Well, it had to come sooner or later. Data protection lawyers have been waiting with bated breath for the first decision by the UK Information Commissioner's Office in relation to the so-called "right to be forgotten". It was perhaps inevitable that Google would feature somewhere in the story, but the main feature of interest is the subject matter of the material that was being objected to.
When the Google Spain decision was first reported, there was considerable outcry in the press over the curtailment of freedom of speech that would apparently ensue, if links to old and outdated articles were removed from the search results of individuals named in those articles. A strategy started to emerge whereby the media would, from time to time, publish stories in which they listed the articles in respect of which links had been removed. Those new stories included details of the subject matter of the original articles.
The unknown complainant in this case, decided last week by the ICO, had been convicted of a criminal offence a decade ago, which was a spent conviction for the purposes of the Rehabilitation of Offenders Act. He therefore requested the removal of a link to a report of his conviction from his search results, and Google agreed (properly, in the opinion of the ICO).
An article was then written about the removal, naming the complainant and including details of his conviction. The contemporary article therefore started to show up in the complainant's search results and this time Google refused to remove it.
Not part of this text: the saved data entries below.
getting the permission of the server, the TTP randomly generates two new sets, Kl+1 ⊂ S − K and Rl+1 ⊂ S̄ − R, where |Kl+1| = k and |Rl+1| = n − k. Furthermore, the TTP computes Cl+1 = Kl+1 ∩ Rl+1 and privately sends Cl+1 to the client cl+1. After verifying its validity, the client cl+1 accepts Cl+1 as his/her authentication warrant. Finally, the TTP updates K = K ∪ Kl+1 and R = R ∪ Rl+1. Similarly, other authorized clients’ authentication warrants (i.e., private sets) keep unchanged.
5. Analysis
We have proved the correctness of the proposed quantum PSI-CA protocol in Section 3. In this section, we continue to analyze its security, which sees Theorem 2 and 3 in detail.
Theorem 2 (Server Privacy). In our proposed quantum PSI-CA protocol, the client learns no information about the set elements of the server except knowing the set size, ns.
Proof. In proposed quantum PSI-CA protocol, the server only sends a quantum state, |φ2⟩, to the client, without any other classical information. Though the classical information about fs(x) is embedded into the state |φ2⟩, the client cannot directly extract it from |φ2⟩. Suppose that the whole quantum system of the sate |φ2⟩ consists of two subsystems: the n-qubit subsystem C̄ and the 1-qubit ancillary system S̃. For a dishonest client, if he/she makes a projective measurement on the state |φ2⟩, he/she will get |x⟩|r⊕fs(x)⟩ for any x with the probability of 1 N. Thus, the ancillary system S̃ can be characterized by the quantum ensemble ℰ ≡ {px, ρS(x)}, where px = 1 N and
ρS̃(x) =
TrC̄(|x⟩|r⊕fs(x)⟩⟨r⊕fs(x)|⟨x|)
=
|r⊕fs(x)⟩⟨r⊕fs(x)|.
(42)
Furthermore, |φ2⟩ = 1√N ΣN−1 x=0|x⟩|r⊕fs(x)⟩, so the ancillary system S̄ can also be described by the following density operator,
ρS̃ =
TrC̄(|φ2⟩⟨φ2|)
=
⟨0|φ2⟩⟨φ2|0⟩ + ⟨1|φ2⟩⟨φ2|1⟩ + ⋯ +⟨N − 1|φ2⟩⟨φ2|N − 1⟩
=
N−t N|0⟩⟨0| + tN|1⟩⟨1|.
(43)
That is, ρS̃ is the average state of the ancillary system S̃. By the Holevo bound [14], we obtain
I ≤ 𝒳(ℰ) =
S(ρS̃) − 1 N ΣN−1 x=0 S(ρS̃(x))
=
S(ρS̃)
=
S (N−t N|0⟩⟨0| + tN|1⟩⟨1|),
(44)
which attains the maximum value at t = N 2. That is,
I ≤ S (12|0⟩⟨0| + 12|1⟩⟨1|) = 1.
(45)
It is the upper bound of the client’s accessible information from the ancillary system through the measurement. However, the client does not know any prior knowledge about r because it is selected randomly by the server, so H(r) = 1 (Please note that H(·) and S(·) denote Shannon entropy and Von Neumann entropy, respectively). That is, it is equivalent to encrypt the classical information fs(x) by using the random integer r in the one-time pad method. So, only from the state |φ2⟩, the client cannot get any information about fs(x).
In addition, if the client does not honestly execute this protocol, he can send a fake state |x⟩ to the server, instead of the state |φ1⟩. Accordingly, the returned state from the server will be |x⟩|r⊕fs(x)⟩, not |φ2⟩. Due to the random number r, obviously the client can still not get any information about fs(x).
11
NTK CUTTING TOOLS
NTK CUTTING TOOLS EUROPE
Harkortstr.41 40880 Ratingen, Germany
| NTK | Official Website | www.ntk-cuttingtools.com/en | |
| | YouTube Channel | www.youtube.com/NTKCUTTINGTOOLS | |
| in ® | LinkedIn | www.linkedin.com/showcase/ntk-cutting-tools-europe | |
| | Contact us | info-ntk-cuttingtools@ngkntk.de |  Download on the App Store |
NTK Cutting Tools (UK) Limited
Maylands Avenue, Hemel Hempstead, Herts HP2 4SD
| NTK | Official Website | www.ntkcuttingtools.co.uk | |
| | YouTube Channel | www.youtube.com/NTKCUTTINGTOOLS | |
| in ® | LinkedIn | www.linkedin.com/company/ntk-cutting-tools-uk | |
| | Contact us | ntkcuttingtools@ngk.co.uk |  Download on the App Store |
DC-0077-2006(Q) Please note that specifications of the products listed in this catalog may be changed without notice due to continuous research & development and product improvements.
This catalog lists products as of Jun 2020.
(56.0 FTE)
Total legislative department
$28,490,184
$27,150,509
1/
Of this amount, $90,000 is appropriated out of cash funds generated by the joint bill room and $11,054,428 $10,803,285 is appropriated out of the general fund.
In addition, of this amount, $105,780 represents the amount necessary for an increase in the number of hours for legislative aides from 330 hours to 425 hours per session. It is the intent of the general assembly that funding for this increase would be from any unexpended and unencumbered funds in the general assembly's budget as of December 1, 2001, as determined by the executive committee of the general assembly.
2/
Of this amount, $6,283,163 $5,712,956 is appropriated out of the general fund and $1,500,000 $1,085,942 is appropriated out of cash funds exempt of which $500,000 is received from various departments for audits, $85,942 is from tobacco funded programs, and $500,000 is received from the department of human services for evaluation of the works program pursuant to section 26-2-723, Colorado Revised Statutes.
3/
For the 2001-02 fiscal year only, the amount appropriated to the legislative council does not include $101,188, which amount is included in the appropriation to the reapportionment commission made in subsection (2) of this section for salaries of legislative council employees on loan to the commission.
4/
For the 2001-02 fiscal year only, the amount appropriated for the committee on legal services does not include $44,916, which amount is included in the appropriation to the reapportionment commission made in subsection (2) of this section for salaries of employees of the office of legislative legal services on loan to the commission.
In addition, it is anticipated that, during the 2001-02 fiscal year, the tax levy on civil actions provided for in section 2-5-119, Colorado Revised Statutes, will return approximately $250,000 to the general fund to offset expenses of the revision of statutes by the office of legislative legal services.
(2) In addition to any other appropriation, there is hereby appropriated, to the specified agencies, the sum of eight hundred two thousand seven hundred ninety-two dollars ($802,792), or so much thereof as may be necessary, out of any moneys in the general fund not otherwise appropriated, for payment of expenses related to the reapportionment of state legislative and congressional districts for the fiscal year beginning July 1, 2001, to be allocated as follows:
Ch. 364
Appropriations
Their argument was that the new story was of public interest and published journalistically, and could not therefore be removed.
The ICO has criticised this decision and directed that the search results must be removed within the next month. In doing so they drew the important distinction between the right of journalists to write such an article and to have that article found by reference to its general subject matter (i.e. in response to search terms about the right to be forgotten generally), and the right of the complainant to ensure that information about his spent conviction did not show up in his personal search results.
It's a relatively fine distinction, but a logical one in light of the manner in which the right to be forgotten is being applied. It will undoubtedly be pretty unpopular in some quarters though. With the prospect of further refinements to the right under the European wide General Data Protection Regulation later this year, one thing is certain. This might be the first decision the ICO has had to make on this thorny issue, but it will certainly not be the last.
“Google was right, in its original decision, to accept that search results relating to the complainant’s historic conviction were no longer relevant and were having a negative impact on privacy. It is wrong of them to now refuse to remove newer links that reveal the same details and have the same negative impact.” “Let’s be clear. We understand that links being removed as a result of this court ruling is something that newspapers want to write about. And we understand that people need to be able to find these stories through search engines like Google. But that does not need them to be revealed when searching on the original complainant’s name.”